Im Moment verliert die SPD in der Prognose 86 Wahlkreise gegenüber dem Ergebnis von 2021. Das ist schon sehr viel. Historisch gesehen ist es aber auch nicht einmalig. CDU und CSU haben 1998 bei der letzten Wahl mit Helmut Kohl und der ersten Wahl mit Gerhard Schröder mehr als 100 Wahlkreise verloren. So etwas passiert immer dann, wenn es einen starken Umschwung gibt. Wir sehen in den bundesweiten Umfragen derzeit ein Minus von etwa zehn Prozentpunkten für die SPD im Vergleich zur Wahl 2021. Das wirkt sich auch auf die Wahlkreise aus.

Warum sind die Direktkandidaten überhaupt noch wichtig, wenn doch die Sitzverteilung komplett nach dem Zweitstimmenergebnis läuft?

Dass die Zweitstimme über die Mandatsverteilung entscheidet, war schon immer so. Und schon seit Einführung der Ausgleichsmandate 2013 haben die Erststimmen keine Bedeutung mehr für die Stärke des Bundestages. Nur wurde der Bundestag dadurch immer größer.

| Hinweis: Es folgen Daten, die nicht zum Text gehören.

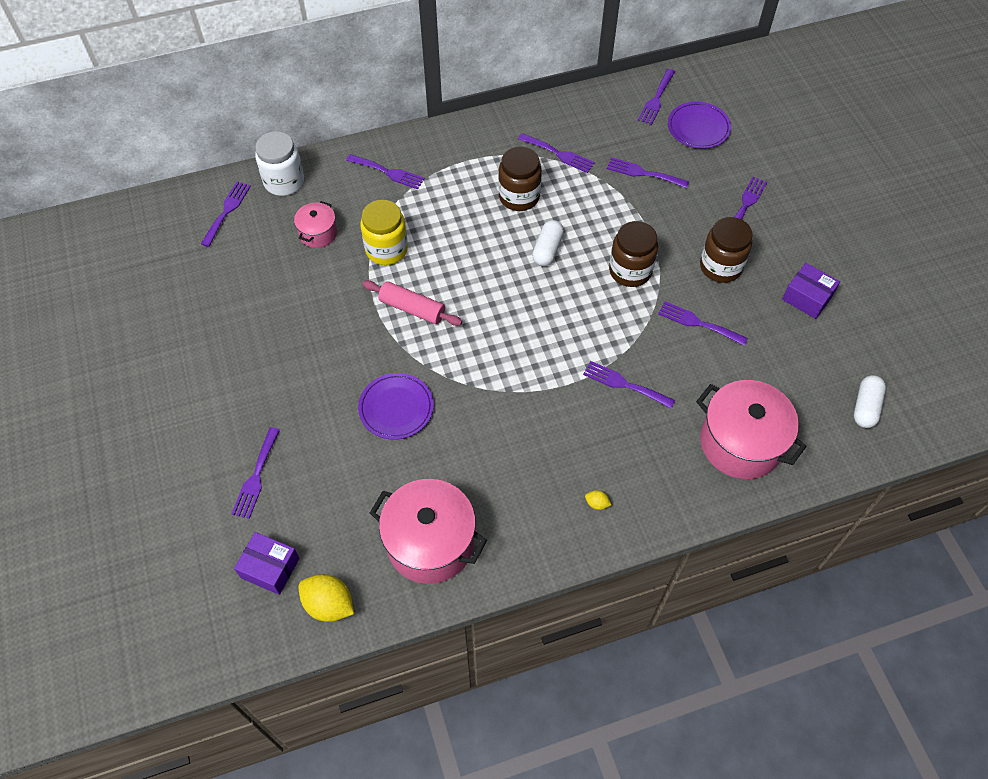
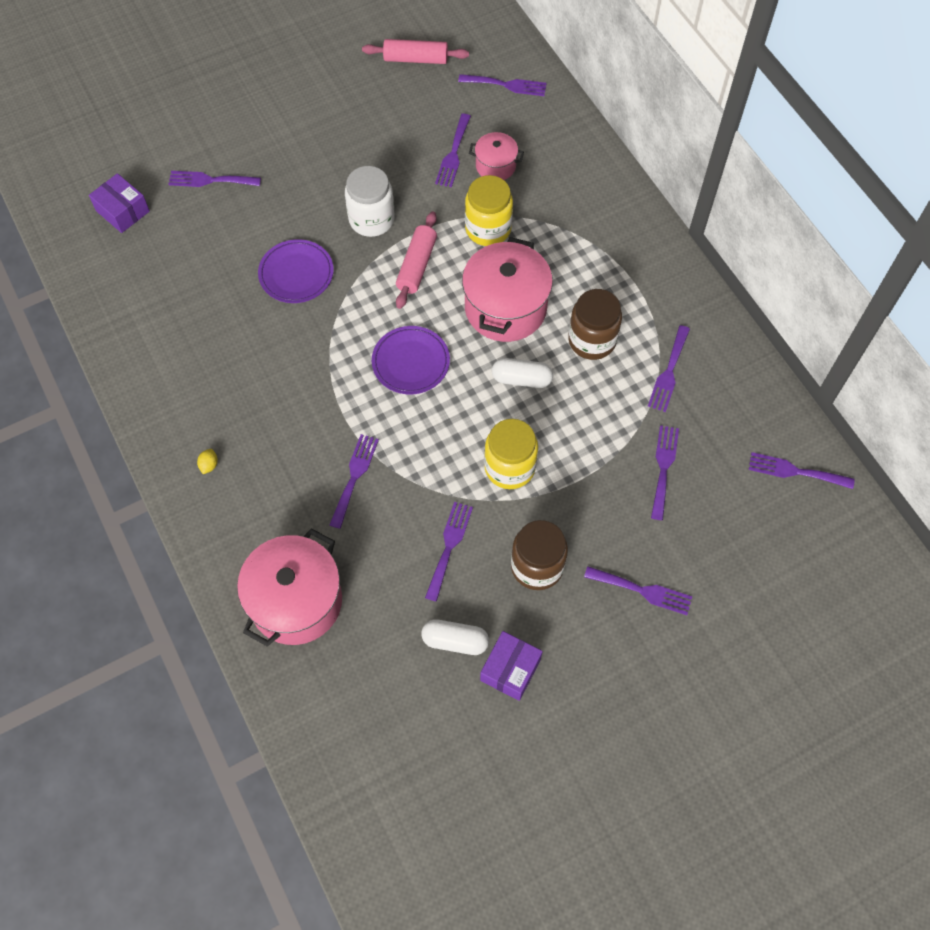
camera: 80 degrees right, 5 degrees up
(166, 277) = (415, 59): none -> pink rolling pin
(270, 568) = (123, 211): purple box -> purple box turned 60 degrees counterclockwise
(284, 182) = (557, 122): white jar -> white jar (371, 219)
(329, 604) = (91, 261): yellow lemon -> none
(388, 172) = (594, 210): purple fork -> purple fork (453, 154)
(430, 543) = (155, 328): pink pot -> pink pot (505, 308)
(630, 271) = (509, 467): brown jar -> yellow jar
(698, 128) = (759, 526): purple plate -> purple plate (411, 362)
(865, 407) = (362, 740): white capsule -> white capsule (455, 641)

Die Erststimme ist eine reine Persönlichkeitswahl. Aber auch das ist ein wichtiges Element: Nicht nur die Parteien entscheiden mit ihren Listen, wer gewählt werden kann, sondern die Wählerinnen und Wähler haben ein Mitspracherecht. In einigen Fällen haben sie das auch ganz dediziert genutzt, etwa im Fall von Gregor Gysi. Oder denken Sie an den Grünen-Politiker Hans-Christian Ströbele. 2002 wurde er von seiner Partei nicht auf die Berliner Landesliste gesetzt, aber in seinem Wahlkreis wollte eine Mehrheit der Wähler, dass er im Bundestag vertreten ist.

Ist eigentlich die Zweitstimme ungültig, wenn man die Erststimme nicht abgibt?

Nein, die ist trotzdem gültig. Die beiden Stimmen sind unabhängig voneinander. Der einzige Fall, in dem die Zweitstimme ungültig wird, ist, wenn man einen Kandidaten wählt, der in den Bundestag kommt, ohne dass die Zweitstimmen berücksichtigt werden können.

Wie kann denn so etwas passieren?

Theoretisch wäre es so: Sie wählen einen Einzelbewerber, also einen Kandidaten, der ohne Partei antritt. Wenn dieser gewinnt, dann wird Ihre Zweitstimme nicht gezählt, weil Ihre Stimme sonst unverhältnismäßig viel Gewicht hätte. Aber das ist ein sehr unwahrscheinlicher Fall, und es ist auch noch nie passiert. Dies wäre übrigens auch der einzige Fall, dass keine Zweitstimmendeckung nötig wäre. Denn die gilt für Parteien, aber nicht für Einzelbewerber. Wer es ohne Partei mit der Erststimme in den Bundestag schafft, kann sein Mandat auf jeden Fall antreten.